2025 Upcoming Exhibitions
Cindy Stillwell and Barbara Weissberger - June 13 - July 13
Opening Reception: Friday, June 13 from 4:30-7:30pm
Touches of the Disappearing Things features recent work by Cindy Stillwell and BarbaraWeissberger. Stillwell’s films and Weissberger’s photographs explore a sense of accelerated time and disappearing things. Stillwell’s films, shot on 16mm film negative, in color and in black and white, have been hand-processed using plant-based developers grown in her garden or foraged near her home. The films in the exhibition explore common garden flowers from a plant’s eye view, in extreme close-up, often closer than the human eye can see without aid. Weissberger’s photographs present everyday objects, organic and manufactured, in weird and humorous configurations, whose time scales parallel and diverge from our own. Weissberger refers to her series of photographs of things at hand in the studio and home, as absurdist jokes, precarious stacks, and meditations on the life of objects without us. Stillwell describes her current film work as driven by a need to observe these plants in a poetic form, slowing down to bear deep witness as they move through their life cycles alongside our own. These themes are equally teased out in Stillwell’s cyanotype prints and Weissberger’s photographic quilts. Fragility runs through the work of both artists—the fragility of living things with their intricate beauty and of human made objects in delicate balance. And with this fragility comes questions about collapse and sustainability, a constant tension.
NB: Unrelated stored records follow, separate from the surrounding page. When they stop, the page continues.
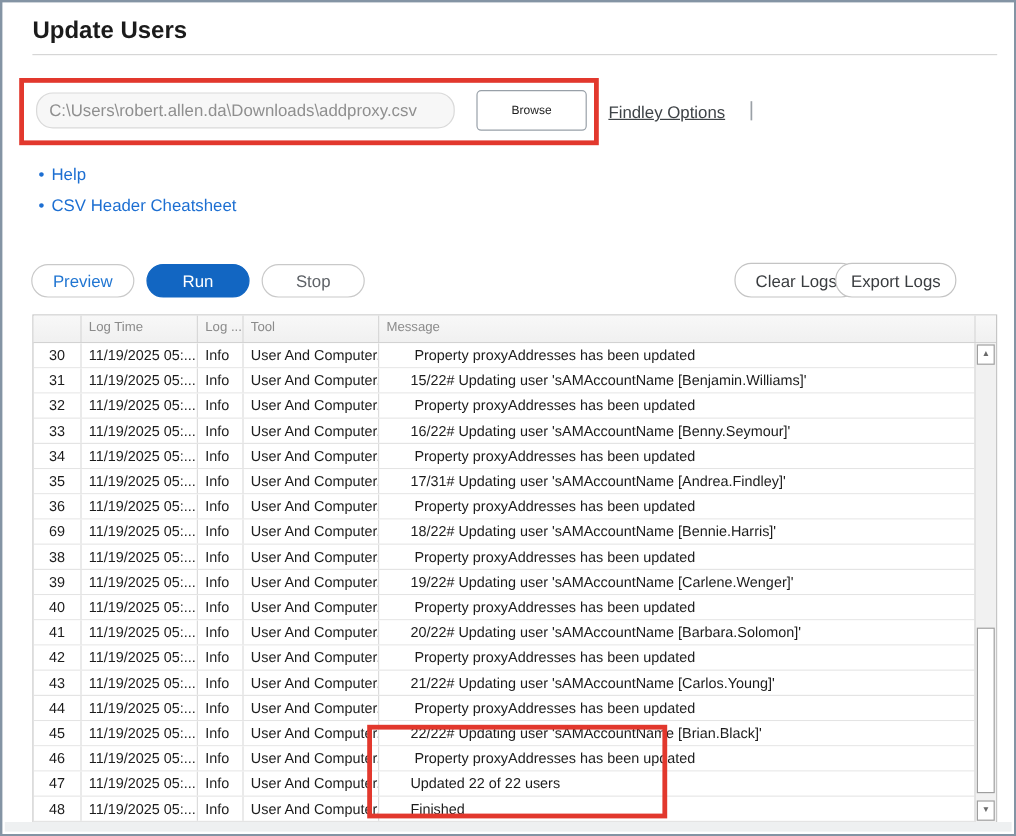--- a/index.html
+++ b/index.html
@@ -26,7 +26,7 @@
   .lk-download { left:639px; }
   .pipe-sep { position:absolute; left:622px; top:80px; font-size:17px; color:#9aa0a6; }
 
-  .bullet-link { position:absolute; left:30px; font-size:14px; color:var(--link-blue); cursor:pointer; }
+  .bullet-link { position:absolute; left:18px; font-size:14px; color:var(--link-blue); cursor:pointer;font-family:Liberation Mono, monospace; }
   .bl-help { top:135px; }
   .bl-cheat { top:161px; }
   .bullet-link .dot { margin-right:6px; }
Cindy Stillwell and Barbara Weissberger met in the 1990’s at NYU’s Tisch School of the Arts when Cindy was a graduate student in film and Barbara was an administrator and faculty in the Department of Photography and Imaging. Stillwell is a film artist based in Bozeman, MT, a Professor of Film at Montana State University’s School of Film and Photography and serves as the Program Director of the MFA in Science and Natural History Filmmaking program.
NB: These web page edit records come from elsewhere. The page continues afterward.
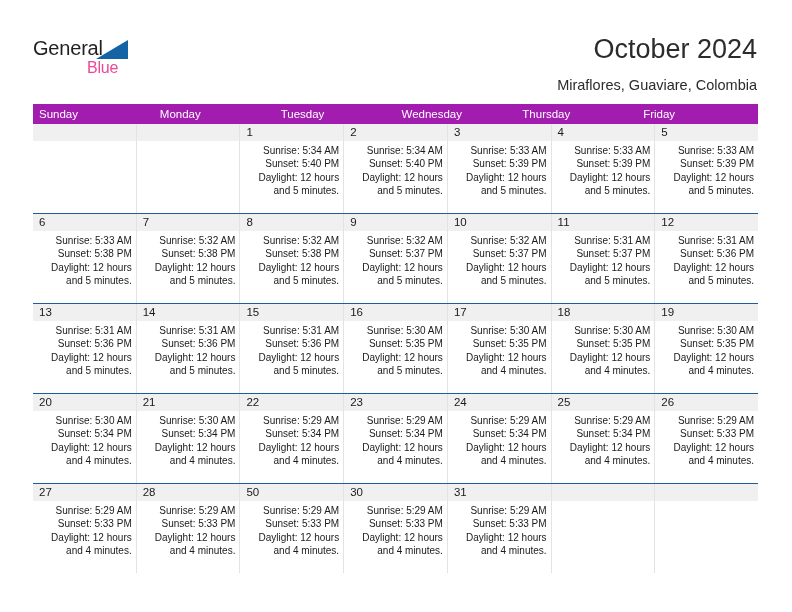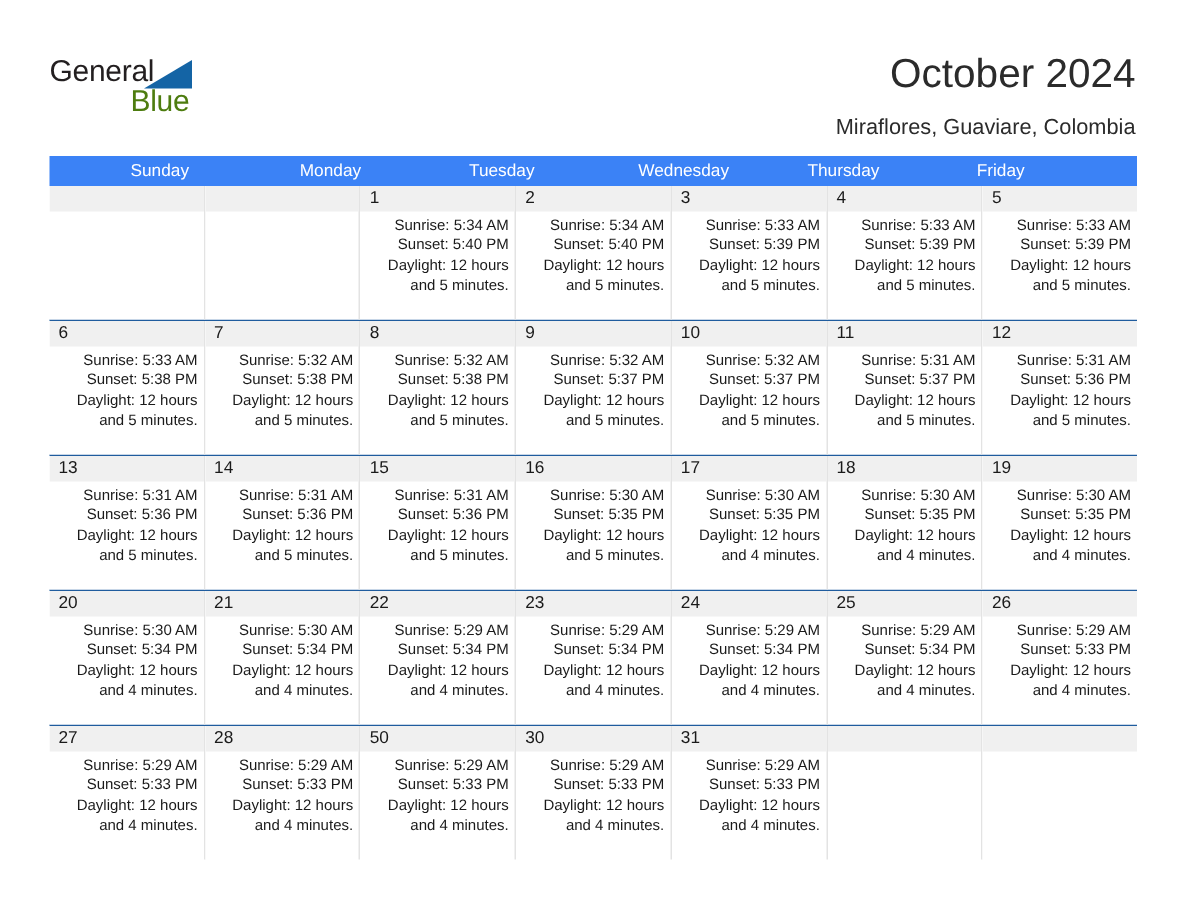--- a/index.html
+++ b/index.html
@@ -49,9 +49,9 @@
     position: absolute;
     left: 54px;
     top: 20px;
-    font-size: 20px;
+    font-size: 16px;
     letter-spacing: -0.2px;
-    color: #4d7c0f;
+    color: #ec4899;
     line-height: 24px;
   }
   .logo-triangle {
Weissberger is an artist based in Pittsburgh, PA, a Teaching Professor at the University of Pittsburgh, who has been coming to the Montana Artists Refuge every summer since 2000. Both artists exhibit and screen their work nationally. Several years ago, Barbara and Cindy reconnected and have been hiking together and talking about art ever since.
Barbara Weissberger Bio
Barbara Weissberger’s work has been supported by a Guggenheim Fellowship,
numerous artist residencies in the US and abroad including the Drawing Center Open Sessions, Yaddo, MacDowell, Camargo, Bogliasco, Ucross, the Ragdale Foundation, the Hambidge Center, the Virginia Center for the Creative Arts, and the Montana Artists Refuge. Her work has been exhibited at such venues as The Drawing Center, PS1/MoMA, White Columns, Project Artspace, NYC; Catskill Artspace, Livingston Manor; Hallwalls, Buffalo; Gridspace, Brooklyn; Silver Eye, The Mattress Factory, Pittsburgh; ADA Gallery, Richmond; and The Missoula Art Museum, Missoula. Her work has been written about in journals including Femme Art Review and The Heavy Collective. She is part of the collaborative duo ALDRICH + WEISSBERGER. She received an M.F.A. from the San Francisco Art Institute. She was born in New Jersey, lived in San Francisco and New York before moving to Pittsburgh. She divides her time between Pittsburgh, New York, and Montana.
Cindy Stillwell Bio
Cindy Stillwell is a film artist based in Montana. Her film and art practice focus on
working with analog filmmaking including hand processing super 8 and 16mm, working with mixed media to create handmade animations, and working with various techniques to create 2d paintings, drawings and photo-based work on paper. Through these process-heavy works she consistently explores existential ideas on human beings living alongside other species, time-beings with whom we share this magnificent planet.
Her films have screened at numerous venues including Sundance Film Festival,
International Film Festival of Rotterdam, Edinburgh Film Festival, Full Frame Film
Festival, and as part of the Museum of Modern Art’s Documentary Fortnight. Stillwell is also a professor of film production at Montana State University where she teaches undergraduates and mentors MFA candidates in the Science and Natural History filmmaking program.